Several people have cautioned me to keep a close eye on our dog, Sophie, since Cooper died four days ago. She and Coops were as close as any two dogs I’ve ever known, together for over nine years. My mom used to call them ‘Mutt and Jeff’ from the old television (or radio?) show. Coops was very much the alpha, and Sophie was her sweet and meek shadow. Watching Sophie now I wonder, do animals grieve?
I have read contrasting opinions on the subject of animal grieving, and can only speak from my own experience. I think that animals are very wise about and accepting of death and dying- far more so than we humans- and that they, like people, grieve in their own way. When we lost our Doberman, Bailey, we let our cat, Kasey, say goodbye. It was beautiful to watch their communication and acceptance. Something transpired between them that I will never understand, but felt honored to witness. Cooper was a puppy at the time, and she worshipped sweet Bailey. Her reaction was different; she continued to search for Bailey, especially at mealtimes, for weeks afterwards. She didn’t seem sad, but rather confused- where is my playmate? For years afterwards if I asked her, “Where’s Buddy?”, she would look around. She did the same after my mother died, always looking upstairs or at the garage door in the direction Mom had entered our home if I asked, “Coops, where’s Grandma?”

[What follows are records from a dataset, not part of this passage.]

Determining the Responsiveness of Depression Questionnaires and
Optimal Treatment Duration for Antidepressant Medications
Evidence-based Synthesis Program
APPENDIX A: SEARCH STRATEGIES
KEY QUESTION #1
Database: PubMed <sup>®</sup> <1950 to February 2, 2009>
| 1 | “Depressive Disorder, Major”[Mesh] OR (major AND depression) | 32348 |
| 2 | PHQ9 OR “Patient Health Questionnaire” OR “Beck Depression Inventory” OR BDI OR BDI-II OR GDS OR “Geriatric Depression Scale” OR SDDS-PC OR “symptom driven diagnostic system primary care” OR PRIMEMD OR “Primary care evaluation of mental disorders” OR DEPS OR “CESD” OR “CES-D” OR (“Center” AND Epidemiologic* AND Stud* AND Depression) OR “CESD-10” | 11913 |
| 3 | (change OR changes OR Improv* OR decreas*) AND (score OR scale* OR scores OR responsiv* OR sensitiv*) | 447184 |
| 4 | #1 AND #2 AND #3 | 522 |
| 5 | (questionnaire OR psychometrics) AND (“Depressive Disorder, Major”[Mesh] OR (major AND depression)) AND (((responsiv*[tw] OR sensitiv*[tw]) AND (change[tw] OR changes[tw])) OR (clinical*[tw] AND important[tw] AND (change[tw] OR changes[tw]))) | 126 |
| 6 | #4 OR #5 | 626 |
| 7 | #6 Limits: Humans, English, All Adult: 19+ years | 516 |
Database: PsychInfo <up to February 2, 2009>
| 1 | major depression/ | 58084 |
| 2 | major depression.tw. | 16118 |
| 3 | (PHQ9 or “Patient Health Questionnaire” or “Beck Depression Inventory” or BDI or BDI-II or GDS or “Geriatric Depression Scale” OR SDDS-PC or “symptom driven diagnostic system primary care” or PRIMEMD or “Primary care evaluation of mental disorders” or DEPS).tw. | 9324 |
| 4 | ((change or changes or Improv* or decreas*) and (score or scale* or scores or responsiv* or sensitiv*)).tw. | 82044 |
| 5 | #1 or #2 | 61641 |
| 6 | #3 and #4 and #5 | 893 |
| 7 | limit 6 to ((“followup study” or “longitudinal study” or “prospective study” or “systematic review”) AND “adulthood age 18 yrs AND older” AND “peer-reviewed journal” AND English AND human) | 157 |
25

When Kasey died, we let both Cooper and Sophie say goodbye to her before we took her to the vet. It was incredibly beautiful as each dog took their turn gently sniffing her and silently communicating. I have no idea what was communicated; perhaps the scent of the very ill cat, the acceptance that death was imminent? Cooper looked for her for a few days afterwards, but Sophie seemed to move on with the normal routine right away.
When Coops collapsed during our walk and struggled to breathe, Sophie sat by us on the sidewalk and whimpered softly. We hastily dropped her off through my garage door in our rush to get Coops to the vet, and let her smell Coops’ harness and collar when we returned home. At first she didn’t appear to be phased by any of it, but picked up on our sadness and stayed very close to me.
When I came home the other day and opened my side garage door, Sophie was waiting. She looked happy and excited, looking past me, and I realized- she was watching for Coops to come out of the garage. When I closed the door, Sophie’s mood visibly deflated, and she turned and walked back toward the house. Since then, she has seemed despondent at times, clinging even more closely to me.
I don’t want to project my own grief onto Sophie; I know that she is not processing the loss of Cooper in the same way that Dan and I are. However, it is clear to me that she has noticed the change in routine, the absence of the dog that was with her twenty-four/seven for years. She will be fine, but we are making sure to give her lots and lots of love and attention. It helps us, too, as we feel the void left by Cooper’s loss acutely.
I tried something new, taking Sophie to the pet store for the first time ever. We never could go before, as Cooper was far too protective to put her in that type of situation. It was a big success! Sophie loved it- especially the treats they gave her and the German Shepherd and Golden Retriever puppies she got to meet walking through the store, and the beautiful Doberman we met at checkout. She was gentle, sweet, and well-behaved. It was something simple that so many take for granted, but I think it was sort of like Christmas for me and Sophie.
A couple of friends reminded me of the quote, “When a door closes, a window opens.” I would give anything to have our Coops back with us- my heart is broken over her loss. However, life has to go on, and I’m going to embrace this new phase of being able to take Sophie anywhere without worry. My new ride-along buddy, both of us healing together.